# No Video, Audio only from Receiver



## macaid (Oct 14, 2015)

I have a Harman Kardon AVR 1600 receiver connected to a DIRECTV HR44 Genie receiver that started misbehaving today.

Here is the setup:

Monitor to Samsung UN65JU7100FXZA Smart 4K Ultra HDTV
DIRECTV HR44 Genie receiver to HDMI 1
Apple TV 3rd Gen. to HDMI 2

The TV displays a black screen with audio only when DIRECTV/HDMI 1 is selected.
The TV displays audio and video normally when the Apple TV/HDMI 2 is selected.

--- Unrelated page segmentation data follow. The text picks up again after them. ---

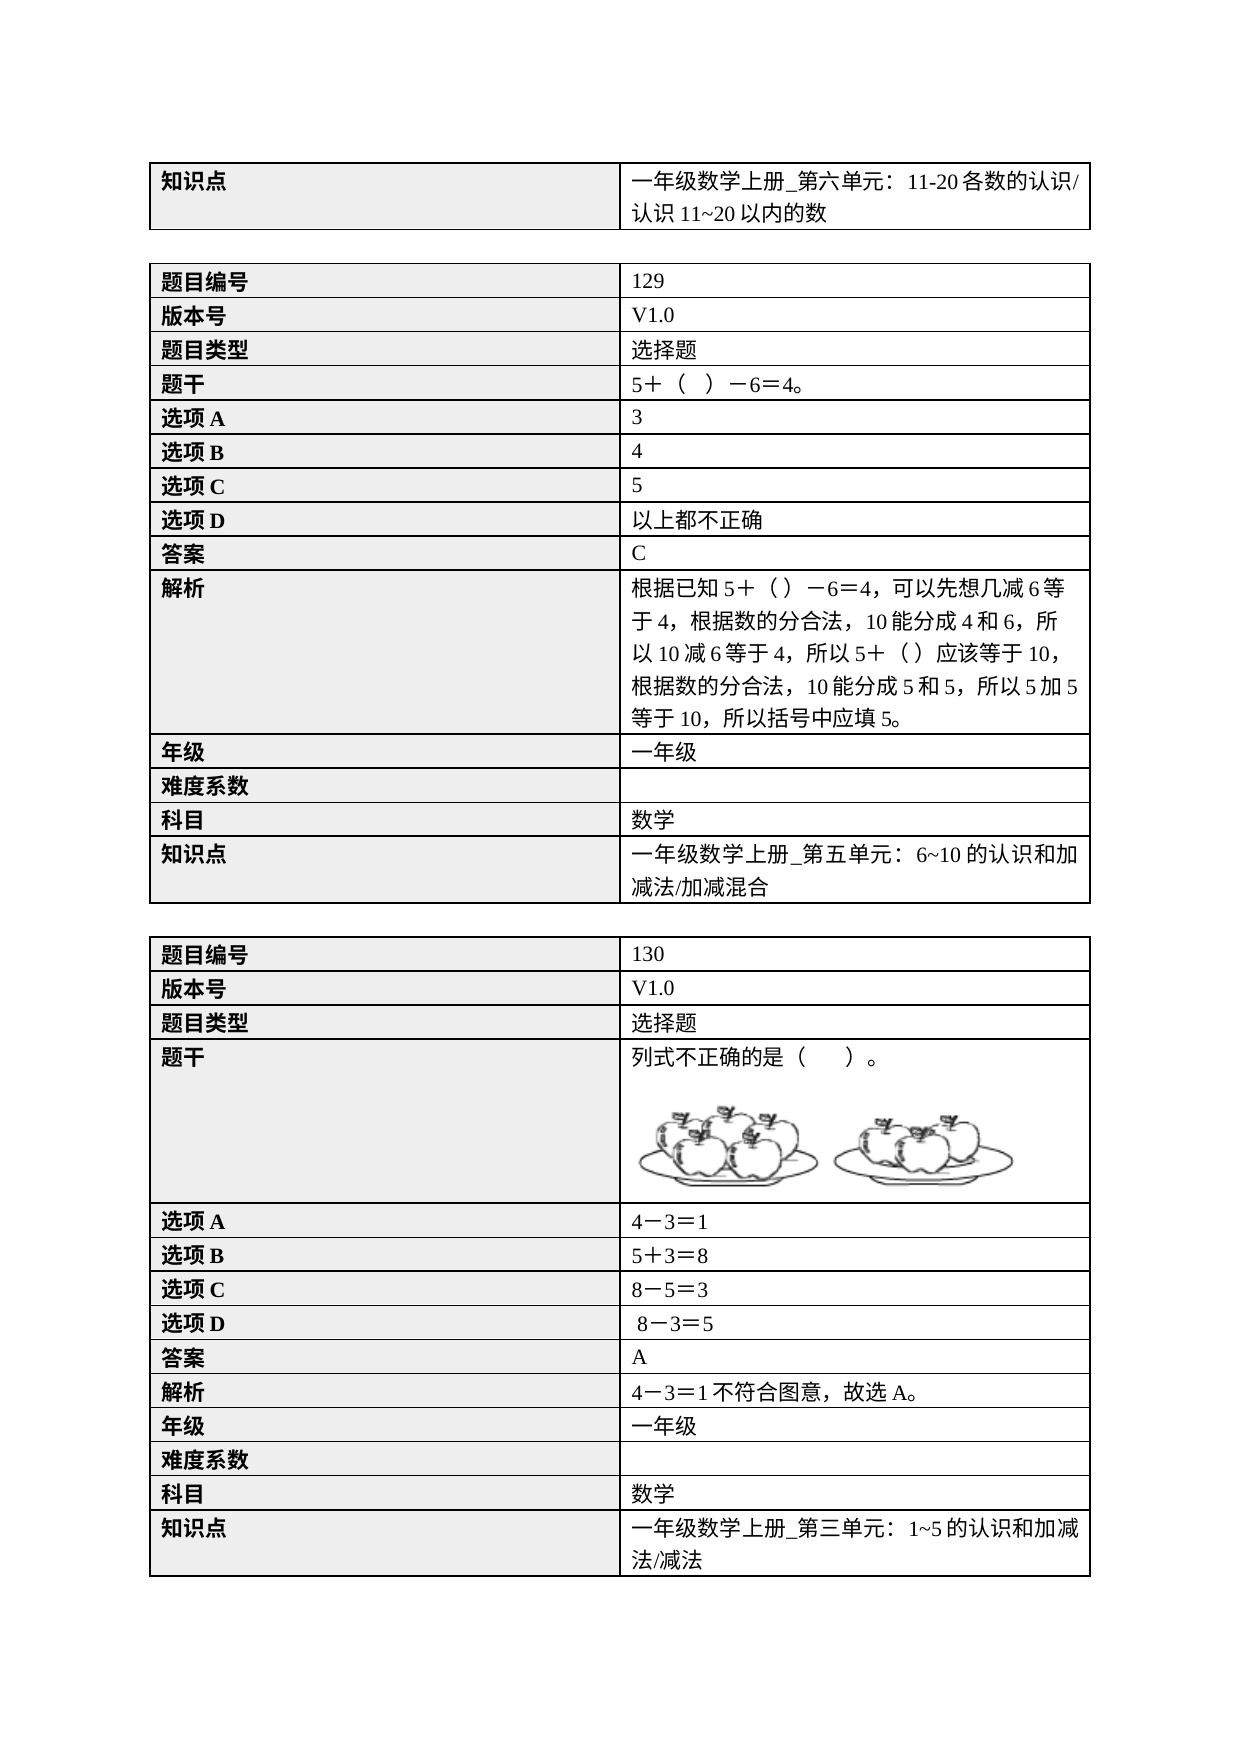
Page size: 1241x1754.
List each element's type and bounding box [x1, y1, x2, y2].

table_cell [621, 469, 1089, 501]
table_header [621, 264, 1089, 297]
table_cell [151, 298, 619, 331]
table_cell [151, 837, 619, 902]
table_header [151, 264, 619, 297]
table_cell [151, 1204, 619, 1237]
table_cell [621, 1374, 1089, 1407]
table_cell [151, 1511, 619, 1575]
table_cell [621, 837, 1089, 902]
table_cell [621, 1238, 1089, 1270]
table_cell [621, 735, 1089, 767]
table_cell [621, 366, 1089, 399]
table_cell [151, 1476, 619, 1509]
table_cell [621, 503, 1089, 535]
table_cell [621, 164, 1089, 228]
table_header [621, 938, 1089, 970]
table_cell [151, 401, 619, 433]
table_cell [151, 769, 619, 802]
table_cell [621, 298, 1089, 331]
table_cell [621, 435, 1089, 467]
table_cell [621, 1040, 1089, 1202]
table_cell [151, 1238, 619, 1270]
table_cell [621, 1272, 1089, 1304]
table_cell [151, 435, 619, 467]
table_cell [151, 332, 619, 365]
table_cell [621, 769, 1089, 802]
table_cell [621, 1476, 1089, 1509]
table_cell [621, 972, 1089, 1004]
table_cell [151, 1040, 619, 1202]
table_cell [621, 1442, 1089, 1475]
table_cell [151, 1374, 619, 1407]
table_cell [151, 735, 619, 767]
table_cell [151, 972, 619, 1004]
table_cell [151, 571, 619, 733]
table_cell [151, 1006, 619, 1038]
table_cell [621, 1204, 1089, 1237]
picture [631, 1081, 1027, 1193]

Connecting the DIRECTV receiver to HDMI 3 or trying a new HDMI cable results in the same behavior.
When the DIRECTV receiver is connected directly to the TV, audio and video is displayed normally.

I am stumped. Any ideas?


----------



## yustr (Sep 27, 2004)

What we know:

The system works fine when the cable box is connected to the TV
- So it's not the cable box or the TV
The system works fine when the Apple TV is connected to HDMI 2
- So it's not the Apple TV or the TV

Did you try plugging the Apple TV into HDMI 1 or 3? That will tell you if it's the receiver since we know the Apple TV function correctly. In all likelihood it's the receiver. How old is it? Under warranty? Try resetting it to factory settings - your owner's manual should tell you how. If there's a firmware upgrade available you can try that too. But if that all fails you can try to get HK to replace it. Fixing them is not usually cost effective.


----------